To address these issues, this study proposes a novel framework named TransVAE-DTA, which combines the transformer and variational autoencoder (VAE). Inspired by the early success of VAEs, we aim to further investigate the feasibility of VAEs for drug structure encoding, while utilizing the transformer architecture for target feature representation. Additionally, an adaptive attention pooling (AAP) module is designed to fuse the drug and target encoded features. Notably, TransVAE-DTA is proven to maximize the lower bound of the joint likelihood of drug, target, and their DTAs.

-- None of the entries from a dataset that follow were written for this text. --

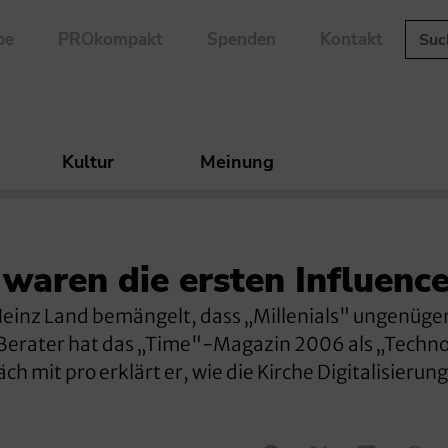
be
PROkompakt
Spenden
Kontakt
Kultur
Meinung
 waren die ersten Influenc
Heinz Land bemängelt, dass „Millenials" ungenüge
 Berater hat das „Time"-Magazin 2006 als „Techn
h mit pro erklärt er, wie die Kirche Digitalisierun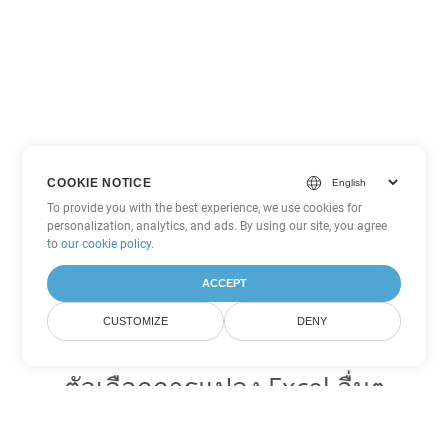
COOKIE NOTICE
To provide you with the best experience, we use cookies for
personalization, analytics, and ads. By using our site, you agree
to
our cookie policy
.
ACCEPT
CUSTOMIZE
DENY
ตัวเลือกการแปลง Excel อื่นๆ
แปลง JSON เป็น DOC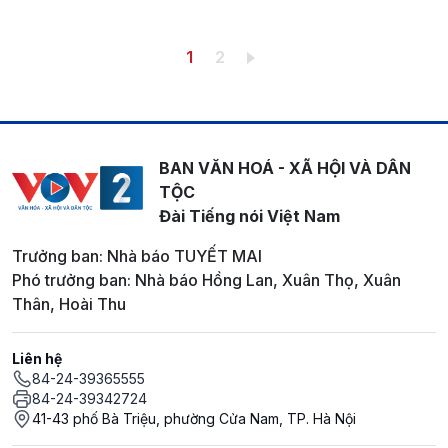
Pagination
Trang hiện thời
Trang
1
2
BAN VĂN HOÁ - XÃ HỘI VÀ DÂN
TỘC
Đài Tiếng nói Việt Nam
Trưởng ban: Nhà báo TUYẾT MAI
Phó trưởng ban: Nhà báo Hồng Lan, Xuân Thọ, Xuân
Thân, Hoài Thu
Liên hệ
84-24-39365555
84-24-39342724
41-43 phố Bà Triệu, phường Cửa Nam, TP. Hà Nội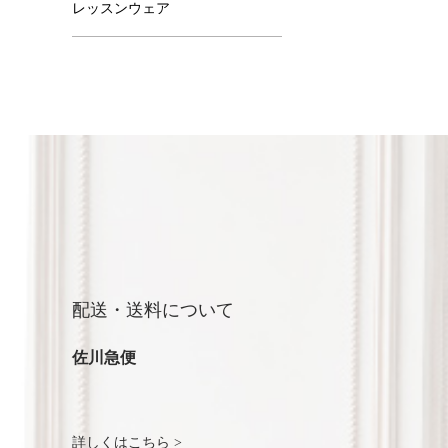
レッスンウェア
配送・送料について
佐川急便
詳しくはこちら >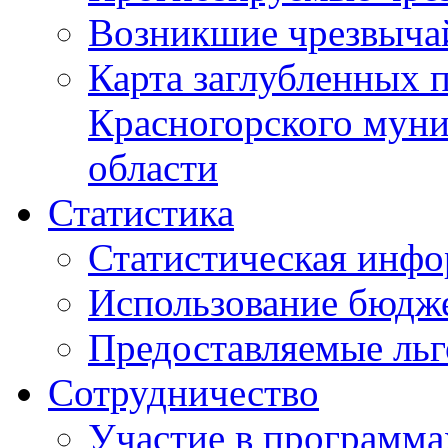
Возникшие чрезвыча
Карта заглубленных 
Красногорского муни
области
Статистика
Статистическая инф
Использование бюдж
Предоставляемые ль
Сотрудничество
Участие в программа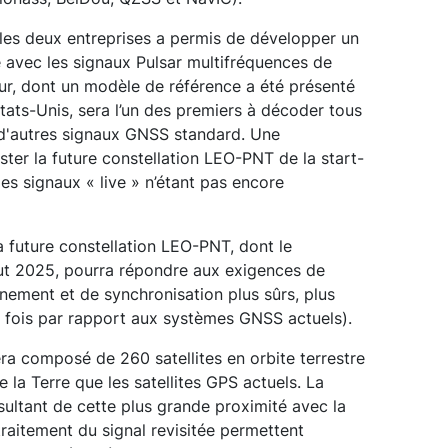
e les deux entreprises a permis de développer un
 avec les signaux Pulsar multifréquences de
ur, dont un modèle de référence a été présenté
tats-Unis, sera l’un des premiers à décoder tous
 d'autres signaux GNSS standard. Une
ster la future constellation LEO-PNT de la start-
es signaux « live » n’étant pas encore
future constellation LEO-PNT, dont le
ut 2025, pourra répondre aux exigences de
nnement et de synchronisation plus sûrs, plus
ix fois par rapport aux systèmes GNSS actuels).
era composé de 260 satellites en orbite terrestre
e la Terre que les satellites GPS actuels. La
sultant de cette plus grande proximité avec la
 traitement du signal revisitée permettent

Experimental results demonstrate the superiority of TransVAE-DTA in drug-target binding affinity prediction assignments on two public Davis and KIBA datasets.

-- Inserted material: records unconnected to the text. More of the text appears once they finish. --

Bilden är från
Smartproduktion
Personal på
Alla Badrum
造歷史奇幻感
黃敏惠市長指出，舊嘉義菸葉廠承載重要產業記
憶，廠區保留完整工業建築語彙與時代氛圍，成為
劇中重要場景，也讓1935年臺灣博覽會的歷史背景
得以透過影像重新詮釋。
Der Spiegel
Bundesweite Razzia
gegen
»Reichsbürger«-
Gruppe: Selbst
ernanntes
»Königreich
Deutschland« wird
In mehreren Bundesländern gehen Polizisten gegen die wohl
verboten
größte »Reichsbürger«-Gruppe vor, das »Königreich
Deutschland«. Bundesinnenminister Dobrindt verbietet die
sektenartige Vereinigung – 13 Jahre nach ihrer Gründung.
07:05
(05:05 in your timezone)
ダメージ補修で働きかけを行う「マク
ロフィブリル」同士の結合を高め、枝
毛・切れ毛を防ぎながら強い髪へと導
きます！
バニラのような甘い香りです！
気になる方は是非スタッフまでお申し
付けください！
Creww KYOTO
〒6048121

In this research, the developed TransVAE-DTA opens a new avenue for engineering drug-target interactions.
最近的研究强调了计算药物靶标结合亲和力(DTA)预测在药物发现和药物再利用领域的重要性。然而,现有的 DTA 预测方法存在两个主要缺陷,阻碍了它们的发展。首先,虽然大多数方法主要关注药物靶标结合亲和力对的特征表示,但它们没有考虑蛋白质的远距离关系。此外,许多基于深度学习的 DTA 预测器只是通过串联来模拟药物靶标对的相互作用,这阻碍了提高预测性能的能力。
为了解决这些问题,本研究提出了一种名为 TransVAE-DTA 的新框架,它结合了转换器和变分自动编码器(VAE)。受 VAEs 早期成功的启发,我们旨在进一步研究 VAEs 用于药物结构编码的可行性,同时利用转换器架构进行目标特征表示。此外,设计了自适应注意池(AAP)模块来融合药物和目标编码特征。值得注意的是,TransVAE-DTA 被证明可以最大化药物、靶标及其 DTA 的联合似然的下界。
实验结果表明,在两个公共的 Davis 和 KIBA 数据集上,TransVAE-DTA 在药物靶标结合亲和力预测任务中具有优越性。
在这项研究中,开发的 TransVAE-DTA 为工程药物靶标相互作用开辟了新途径。